CHICAGO — Chicago Mayor Rahm Emanuel Thursday introduced to the City Council ordinances seeking approval for up to $500 million of general obligation bonds and the authority to refund up to $250 million of sales tax revenue bonds.
The deals would mark the first major bond offerings from the city since Emanuel took office in May and installed a new finance team led by chief financial officer Lois Scott.
The GOs would finance “capital projects, equipment, and retroactive payments related to salaries for firefighters,” Scott said in a statement. The firefighter payments stem from a union contract settlement entered into by Emanuel’s predecessor, Richard Daley, who did not seek re-election earlier this year.
“We are taking advantage of current interest rates, which are at or near the lowest rates ever recorded. This market provides an excellent opportunity to lock in low borrowing rates, saving our taxpayers going forward,” Scott said.
Chicago recently conducted a request for qualifications process to establish pools of senior and co-managers for use on its bond sales all of which are done on a negotiated basis.

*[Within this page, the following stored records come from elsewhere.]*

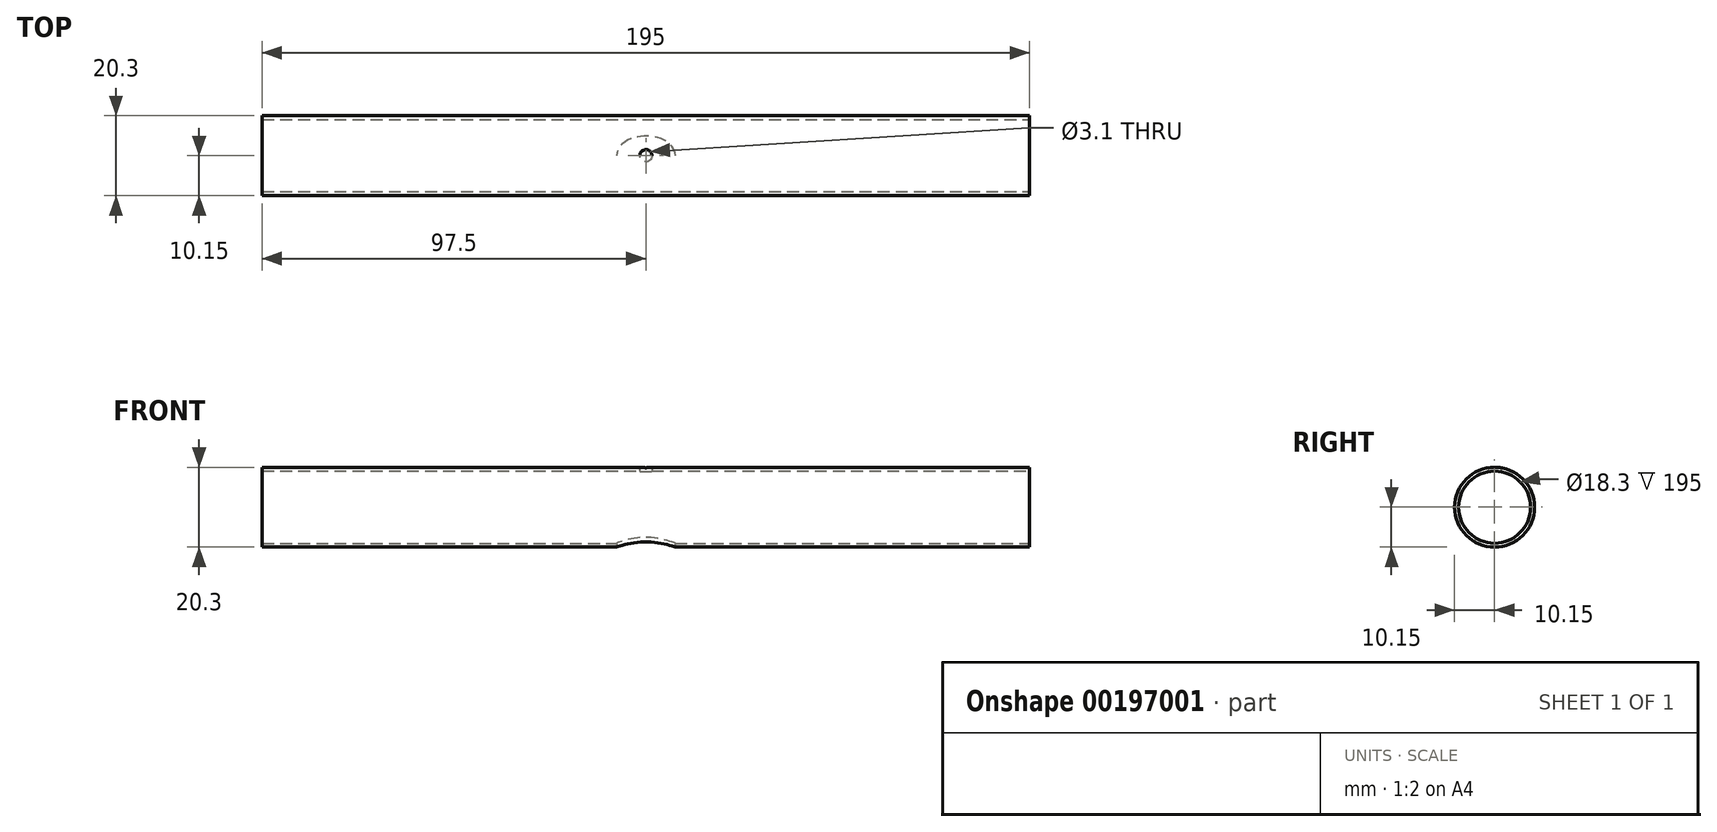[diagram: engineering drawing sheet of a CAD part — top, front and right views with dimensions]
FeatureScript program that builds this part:
annotation { "Feature Type Name" : "Feature", "Feature Type Description" : "" }
export const myFeature = defineFeature(function(context is Context, id is Id, definition is map)
    precondition{}
    {
        {
            var Q0;
            Q0=qCreatedBy(makeId("Right.planeOp"),FACE);
            var sketch = newSketch(context, id + "F0", { "sketchPlane" : qUnion([Q0])});
            skCircle(sketch, "E0", {"center": v(0, 0) * mm, "radius": 10.15 * mm});
            skSolve(sketch);
        }
        {
            var Q0;
            Q0 = qSketchRegion(id + "F0", true);
            extrude(context, id + "F1", {"entities" : qUnion([Q0]), "depth" : 195 * mm});
        }
        {
            var Q0;
            Q0=makeQuery(id+"F1.opExtrude","CAP_FACE",FACE,{"disambiguationData":[OSD([sQuery(id+"F0.wireOp",EDGE,"E0")])],"isStart":false});
            var sketch = newSketch(context, id + "F2", { "sketchPlane" : qUnion([Q0])});
            skCircle(sketch, "E1", {"center": v(0, 0) * mm, "radius": 9.15 * mm});
            skSolve(sketch);
        }
        {
            var Q0;
            Q0 = qSketchRegion(id + "F2", true);
            extrude(context, id + "F3", {"entities" : qUnion([Q0]), "operationType" : NewBodyOperationType.REMOVE, "endBound" : BoundingType.THROUGH_ALL, "oppositeDirection" : true, "depth" : 25 * mm});
        }
        {
            var Q0;
            Q0=qCreatedBy(makeId("Top.planeOp"),FACE);
            var sketch = newSketch(context, id + "F4", { "sketchPlane" : qUnion([Q0])});
            skLineSegment(sketch, "E2", {"start": v(0, 0) * mm, "end": v(195, 0) * mm, "construction": true});
            skEllipse(sketch, "E3", {"center": v(97.5, 0) * mm, "majorRadius": 7.5 * mm, "minorRadius": 5 * mm, "majorAxis": v(1, 0)});
            skSolve(sketch);
        }
        {
            var Q0;
            Q0 = qSketchRegion(id + "F4", true);
            extrude(context, id + "F5", {"entities" : qUnion([Q0]), "operationType" : NewBodyOperationType.REMOVE, "endBound" : BoundingType.THROUGH_ALL, "oppositeDirection" : true, "depth" : 25 * mm});
        }
        {
            var Q0;
            Q0=qCreatedBy(makeId("Top.planeOp"),FACE);
            var sketch = newSketch(context, id + "F6", { "sketchPlane" : qUnion([Q0])});
            skLineSegment(sketch, "E4", {"start": v(0, 0) * mm, "end": v(195, 0) * mm, "construction": true});
            skCircle(sketch, "E5", {"center": v(97.5, 0) * mm, "radius": 1.55 * mm});
            skSolve(sketch);
        }
        {
            var Q0;
            Q0 = qSketchRegion(id + "F6", true);
            extrude(context, id + "F7", {"entities" : qUnion([Q0]), "operationType" : NewBodyOperationType.REMOVE, "endBound" : BoundingType.THROUGH_ALL, "depth" : 25 * mm});
        }
    });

The city picked Loop Capital Markets LLC to serve as senior manager on the sales tax issue. Bank of America Merrill Lynch and Cabrera Capital Markets LLC are co-seniors and another five firms round out the team. Austin Meade is the financial advisor. Peck Shaffer & Williams LLP and Golden & Associates are bond counsel. Ungaretti & Harris LLP and Sanchez Daniels & Hoffman LLP are underwriters’ counsel.

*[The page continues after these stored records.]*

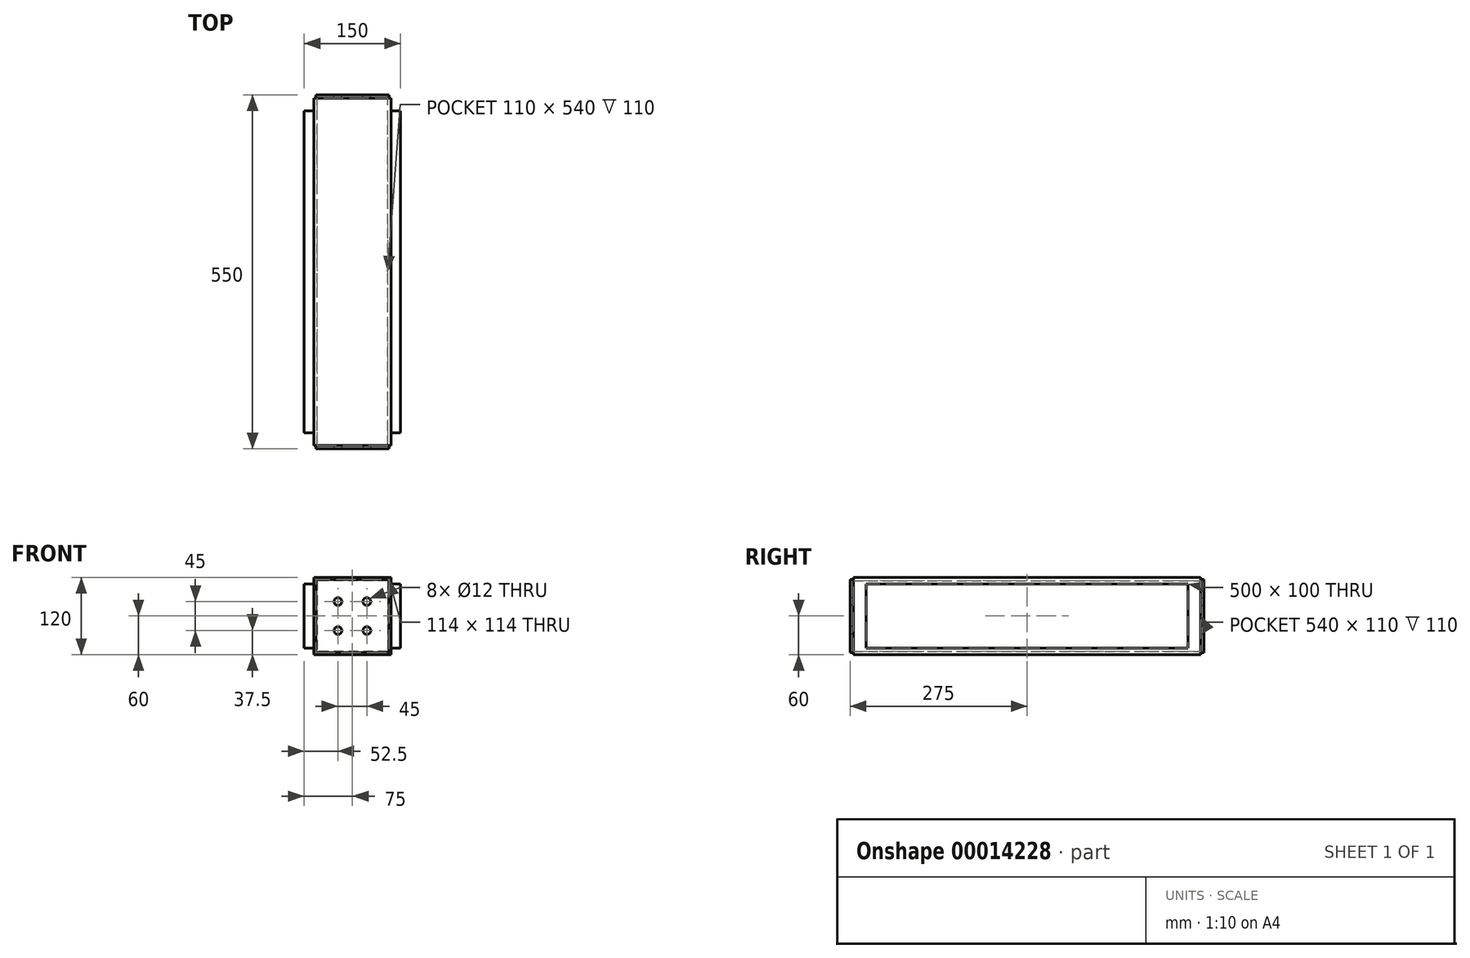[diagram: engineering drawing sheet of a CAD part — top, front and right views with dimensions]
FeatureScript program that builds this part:
annotation { "Feature Type Name" : "Feature", "Feature Type Description" : "" }
export const myFeature = defineFeature(function(context is Context, id is Id, definition is map)
    precondition{}
    {
        {
            var Q0;
            Q0=qCreatedBy(makeId("Front.planeOp"),FACE);
            var sketch = newSketch(context, id + "F0", { "sketchPlane" : qUnion([Q0])});
            skLineSegment(sketch, "E0", {"start": v(-72.5, 0) * mm, "end": v(1527.5, 0) * mm, "construction": true});
            skLineSegment(sketch, "E1.rect.bottom", {"start": v(22.5, -22.5) * mm, "end": v(-22.5, -22.5) * mm, "construction": true});
            skLineSegment(sketch, "E1.rect.top", {"start": v(22.5, 22.5) * mm, "end": v(-22.5, 22.5) * mm, "construction": true});
            skLineSegment(sketch, "E1.rect.left", {"start": v(22.5, -22.5) * mm, "end": v(22.5, 22.5) * mm, "construction": true});
            skLineSegment(sketch, "E1.rect.right", {"start": v(-22.5, -22.5) * mm, "end": v(-22.5, 22.5) * mm, "construction": true});
            skPoint(sketch, "E1.rect.middle", {"position": v(0, 0) * mm});
            skCircle(sketch, "E2", {"center": v(-22.5, 22.5) * mm, "radius": 6 * mm});
            skCircle(sketch, "E3", {"center": v(22.5, 22.5) * mm, "radius": 6 * mm});
            skCircle(sketch, "E4", {"center": v(-22.5, -22.5) * mm, "radius": 6 * mm});
            skCircle(sketch, "E5", {"center": v(22.5, -22.5) * mm, "radius": 6 * mm});
            skLineSegment(sketch, "E6.rect.bottom", {"start": v(-57, 57) * mm, "end": v(57, 57) * mm});
            skLineSegment(sketch, "E6.rect.top", {"start": v(-57, -57) * mm, "end": v(57, -57) * mm});
            skLineSegment(sketch, "E6.rect.left", {"start": v(-57, 57) * mm, "end": v(-57, -57) * mm});
            skLineSegment(sketch, "E6.rect.right", {"start": v(57, 57) * mm, "end": v(57, -57) * mm});
            skSolve(sketch);
        }
        {
            var Q0;
            Q0=qSketchRegion(id+"F0",true);
            var Q1;
            Q1=makeQuery(id+"F0.imprint","IMPRINT",FACE,{"disambiguationData":[TD([[makeQuery(id+"F0.imprint","IMPRINT",EDGE,{"derivedFrom":sQuery(id+"F0.wireOp",EDGE,"E3")}),1.0]])]});
            var Q2;
            Q2=makeQuery(id+"F0.imprint","IMPRINT",FACE,{"disambiguationData":[TD([[makeQuery(id+"F0.imprint","IMPRINT",EDGE,{"derivedFrom":sQuery(id+"F0.wireOp",EDGE,"E2")}),1.0]])]});
            var Q3;
            Q3=makeQuery(id+"F0.imprint","IMPRINT",FACE,{"disambiguationData":[TD([[makeQuery(id+"F0.imprint","IMPRINT",EDGE,{"derivedFrom":sQuery(id+"F0.wireOp",EDGE,"E5")}),1.0]])]});
            var Q4;
            Q4=makeQuery(id+"F0.imprint","IMPRINT",FACE,{"disambiguationData":[TD([[makeQuery(id+"F0.imprint","IMPRINT",EDGE,{"derivedFrom":sQuery(id+"F0.wireOp",EDGE,"E4")}),1.0]])]});
            extrude(context, id + "F1", {"entities" : qUnion([Q0, Q1, Q2, Q3, Q4]), "depth" : 5 * mm});
        }
        {
            var Q0;
            Q0=makeQuery(id+"F0.imprint","IMPRINT",FACE,{"disambiguationData":[TD([[makeQuery(id+"F0.imprint","IMPRINT",EDGE,{"derivedFrom":sQuery(id+"F0.wireOp",EDGE,"E5")}),1.0]])]});
            var Q1;
            Q1=makeQuery(id+"F0.imprint","IMPRINT",FACE,{"disambiguationData":[TD([[makeQuery(id+"F0.imprint","IMPRINT",EDGE,{"derivedFrom":sQuery(id+"F0.wireOp",EDGE,"E3")}),1.0]])]});
            var Q2;
            Q2=makeQuery(id+"F0.imprint","IMPRINT",FACE,{"disambiguationData":[TD([[makeQuery(id+"F0.imprint","IMPRINT",EDGE,{"derivedFrom":sQuery(id+"F0.wireOp",EDGE,"E4")}),1.0]])]});
            var Q3;
            Q3=makeQuery(id+"F0.imprint","IMPRINT",FACE,{"disambiguationData":[TD([[makeQuery(id+"F0.imprint","IMPRINT",EDGE,{"derivedFrom":sQuery(id+"F0.wireOp",EDGE,"E2")}),1.0]])]});
            extrude(context, id + "F2", {"entities" : qUnion([Q0, Q1, Q2, Q3]), "operationType" : NewBodyOperationType.REMOVE, "depth" : 15 * mm});
        }
        {
            var Q0;
            Q0=makeQuery(id+"F1.opExtrude","CAP_FACE",FACE,{"disambiguationData":[OSD([sQuery(id+"F0.wireOp",EDGE,"E6.rect.bottom"),sQuery(id+"F0.wireOp",EDGE,"E6.rect.top"),sQuery(id+"F0.wireOp",EDGE,"E6.rect.left"),sQuery(id+"F0.wireOp",EDGE,"E6.rect.right")])],"isStart":false});
            var sketch = newSketch(context, id + "F3", { "sketchPlane" : qUnion([Q0])});
            skLineSegment(sketch, "E7.rect.bottom", {"start": v(60, 60) * mm, "end": v(-60, 60) * mm});
            skLineSegment(sketch, "E7.rect.top", {"start": v(60, -60) * mm, "end": v(-60, -60) * mm});
            skLineSegment(sketch, "E7.rect.left", {"start": v(60, 60) * mm, "end": v(60, -60) * mm});
            skLineSegment(sketch, "E7.rect.right", {"start": v(-60, 60) * mm, "end": v(-60, -60) * mm});
            skPoint(sketch, "E7.rect.middle", {"position": v(0, 0) * mm});
            skLineSegment(sketch, "E8.rect.bottom", {"start": v(55, 55) * mm, "end": v(-55, 55) * mm});
            skLineSegment(sketch, "E8.rect.top", {"start": v(55, -55) * mm, "end": v(-55, -55) * mm});
            skLineSegment(sketch, "E8.rect.left", {"start": v(55, 55) * mm, "end": v(55, -55) * mm});
            skLineSegment(sketch, "E8.rect.right", {"start": v(-55, 55) * mm, "end": v(-55, -55) * mm});
            skSolve(sketch);
        }
        {
            var Q0;
            Q0=qSketchRegion(id+"F3",true);
            extrude(context, id + "F4", {"entities" : qUnion([Q0]), "depth" : 540 * mm});
        }
        {
            var Q0;
            Q0=makeQuery(id+"F4.opExtrude","CAP_FACE",FACE,{"disambiguationData":[OSD([sQuery(id+"F3.wireOp",EDGE,"E7.rect.bottom"),sQuery(id+"F3.wireOp",EDGE,"E7.rect.top"),sQuery(id+"F3.wireOp",EDGE,"E7.rect.left"),sQuery(id+"F3.wireOp",EDGE,"E7.rect.right"),sQuery(id+"F3.wireOp",EDGE,"E8.rect.bottom"),sQuery(id+"F3.wireOp",EDGE,"E8.rect.top"),sQuery(id+"F3.wireOp",EDGE,"E8.rect.left"),sQuery(id+"F3.wireOp",EDGE,"E8.rect.right")])],"isStart":false});
            var sketch = newSketch(context, id + "F5", { "sketchPlane" : qUnion([Q0])});
            skLineSegment(sketch, "E9.rect.bottom", {"start": v(-57, 57) * mm, "end": v(57, 57) * mm});
            skLineSegment(sketch, "E9.rect.top", {"start": v(-57, -57) * mm, "end": v(57, -57) * mm});
            skLineSegment(sketch, "E9.rect.left", {"start": v(-57, 57) * mm, "end": v(-57, -57) * mm});
            skLineSegment(sketch, "E9.rect.right", {"start": v(57, 57) * mm, "end": v(57, -57) * mm});
            skPoint(sketch, "E9.rect.middle", {"position": v(0, 0) * mm});
            skSolve(sketch);
        }
        {
            var Q0;
            Q0=qSketchRegion(id+"F5",true);
            extrude(context, id + "F6", {"entities" : qUnion([Q0]), "depth" : 5 * mm});
        }
        {
            var Q0;
            Q0=makeQuery(id+"F6.opExtrude","CAP_FACE",FACE,{"disambiguationData":[OSD([sQuery(id+"F5.wireOp",EDGE,"E9.rect.bottom"),sQuery(id+"F5.wireOp",EDGE,"E9.rect.top"),sQuery(id+"F5.wireOp",EDGE,"E9.rect.left"),sQuery(id+"F5.wireOp",EDGE,"E9.rect.right")])],"isStart":false});
            var sketch = newSketch(context, id + "F7", { "sketchPlane" : qUnion([Q0])});
            skPoint(sketch, "E10.rect.middle", {"position": v(0, 0) * mm});
            skCircle(sketch, "E11", {"center": v(22.5, 22.5) * mm, "radius": 6 * mm});
            skCircle(sketch, "E12", {"center": v(-22.5, 22.5) * mm, "radius": 6 * mm});
            skCircle(sketch, "E13", {"center": v(22.5, -22.5) * mm, "radius": 6 * mm});
            skCircle(sketch, "E14", {"center": v(-22.5, -22.5) * mm, "radius": 6 * mm});
            skSolve(sketch);
        }
        {
            var Q0;
            Q0=qSketchRegion(id+"F7",true);
            extrude(context, id + "F8", {"entities" : qUnion([Q0]), "operationType" : NewBodyOperationType.REMOVE, "oppositeDirection" : true, "depth" : 15 * mm});
        }
        {
            var Q0;
            Q0=makeQuery(id+"F4.opExtrude","SWEPT_FACE",FACE,{"disambiguationData":[OSD([sQuery(id+"F3.wireOp",EDGE,"E7.rect.left")])]});
            var sketch = newSketch(context, id + "F9", { "sketchPlane" : qUnion([Q0])});
            skLineSegment(sketch, "E15.bottom", {"start": v(-525, 50) * mm, "end": v(-25, 50) * mm});
            skLineSegment(sketch, "E15.top", {"start": v(-525, -50) * mm, "end": v(-25, -50) * mm});
            skLineSegment(sketch, "E15.left", {"start": v(-525, 50) * mm, "end": v(-525, -50) * mm});
            skLineSegment(sketch, "E15.right", {"start": v(-25, 50) * mm, "end": v(-25, -50) * mm});
            skSolve(sketch);
        }
        {
            var Q0;
            Q0=qSketchRegion(id+"F9",true);
            extrude(context, id + "F10", {"entities" : qUnion([Q0]), "operationType" : NewBodyOperationType.ADD, "depth" : 15 * mm});
        }
        {
            var Q0;
            Q0=makeQuery(id+"F4.opExtrude","SWEPT_BODY",BODY,{"disambiguationData":[OSD([sQuery(id+"F3.wireOp",EDGE,"E7.rect.bottom"),sQuery(id+"F3.wireOp",EDGE,"E7.rect.top"),sQuery(id+"F3.wireOp",EDGE,"E7.rect.left"),sQuery(id+"F3.wireOp",EDGE,"E7.rect.right"),sQuery(id+"F3.wireOp",EDGE,"E8.rect.bottom"),sQuery(id+"F3.wireOp",EDGE,"E8.rect.top"),sQuery(id+"F3.wireOp",EDGE,"E8.rect.left"),sQuery(id+"F3.wireOp",EDGE,"E8.rect.right")])]});
            var Q1;
            Q1=qCreatedBy(makeId("Right.planeOp"),FACE);
            mirror(context, id + "F11", {"operationType" : NewBodyOperationType.ADD, "entities" : qUnion([Q0]), "mirrorPlane" : qUnion([Q1])});
        }
    });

BMO Capital Markets is senior manager on the GO sale. Mesirow Financial Inc. and Estrada Hinojosa & Co. are co-senior managers. Another seven firms rounding out the team. A.C. Advisory Inc. is financial advisor. Chapman and Cutler LLP and Cotillas & Associates are bond counsel. Duane Morris LLP and Hardwick Law Firm are underwriters’ counsel.

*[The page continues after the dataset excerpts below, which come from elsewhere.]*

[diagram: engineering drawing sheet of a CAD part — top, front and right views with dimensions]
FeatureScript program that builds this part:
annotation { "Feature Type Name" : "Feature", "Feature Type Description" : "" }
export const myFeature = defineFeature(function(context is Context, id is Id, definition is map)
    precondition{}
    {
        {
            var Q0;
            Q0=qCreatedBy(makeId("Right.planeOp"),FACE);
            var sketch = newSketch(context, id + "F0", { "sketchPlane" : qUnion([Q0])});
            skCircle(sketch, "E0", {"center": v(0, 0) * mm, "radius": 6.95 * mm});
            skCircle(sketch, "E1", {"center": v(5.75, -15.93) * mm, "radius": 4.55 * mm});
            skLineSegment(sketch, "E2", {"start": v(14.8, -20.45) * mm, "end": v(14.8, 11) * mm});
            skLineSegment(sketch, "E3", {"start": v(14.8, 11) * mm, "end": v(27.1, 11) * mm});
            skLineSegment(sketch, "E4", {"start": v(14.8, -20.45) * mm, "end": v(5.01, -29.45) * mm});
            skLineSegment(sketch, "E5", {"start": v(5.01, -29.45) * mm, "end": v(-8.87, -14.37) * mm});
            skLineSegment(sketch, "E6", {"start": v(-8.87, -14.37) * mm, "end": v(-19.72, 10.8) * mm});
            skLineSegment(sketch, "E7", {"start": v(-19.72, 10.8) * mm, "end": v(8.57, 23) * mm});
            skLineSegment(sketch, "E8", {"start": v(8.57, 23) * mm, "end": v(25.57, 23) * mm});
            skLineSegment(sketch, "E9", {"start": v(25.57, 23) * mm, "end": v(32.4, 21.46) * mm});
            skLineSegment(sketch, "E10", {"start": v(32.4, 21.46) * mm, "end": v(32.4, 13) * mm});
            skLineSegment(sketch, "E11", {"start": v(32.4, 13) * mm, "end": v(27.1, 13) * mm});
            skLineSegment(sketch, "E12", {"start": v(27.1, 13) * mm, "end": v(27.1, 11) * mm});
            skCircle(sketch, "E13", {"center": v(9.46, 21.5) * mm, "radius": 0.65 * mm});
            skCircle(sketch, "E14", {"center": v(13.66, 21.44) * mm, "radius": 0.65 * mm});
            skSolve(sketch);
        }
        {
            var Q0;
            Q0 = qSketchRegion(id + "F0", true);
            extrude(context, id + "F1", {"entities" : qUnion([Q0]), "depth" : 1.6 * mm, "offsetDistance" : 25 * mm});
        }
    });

The deals, expected to price before the end of the year, give prominent positions to several African-American-, Latino-, and women-owned firms, which is typically the first question posed by City Council members during Finance Committee meetings, where Chicago’s bond issues are reviewed. The city adheres to a goal of handing at least 25% of its bond work to minority- and women-owned firms.
The deals come as the city has begun its budgeting process in earnest. Emanuel’s team is grappling with a $635.7 million shortfall in the 2012 budget. Economic pressures and the use of one-shots last year drove a round of downgrades of nearly $7 billion of GO debt and the city paid a premium to borrow, even on sewer and revenue bond issues with healthy debt-service coverage ratios.
Fitch Ratings last year dropped Chicago’s GOs one notch to AA-minus and Standard & Poor’s dropped them to A-plus. Moody’s Investors Service in August lowered them to Aa3. All three agencies have stable outlooks.
Emanuel vowed recently to avoid one-time revenue gimmicks and not to raise major taxes or cut the police force to deal with the deficit in the budget he will submit to the City Council in October. Moves by the city towards a structurally balanced budget could lower its interest penalties, municipal participants have said.
The city’s recent RFP asked firms in their submissions to make one to three policy recommendations to address its structural budget imbalance. Chicago ranked second after Illinois among Midwestern issuers last year, issuing $3.4 billion in 26 transactions, according to Thomson Reuters.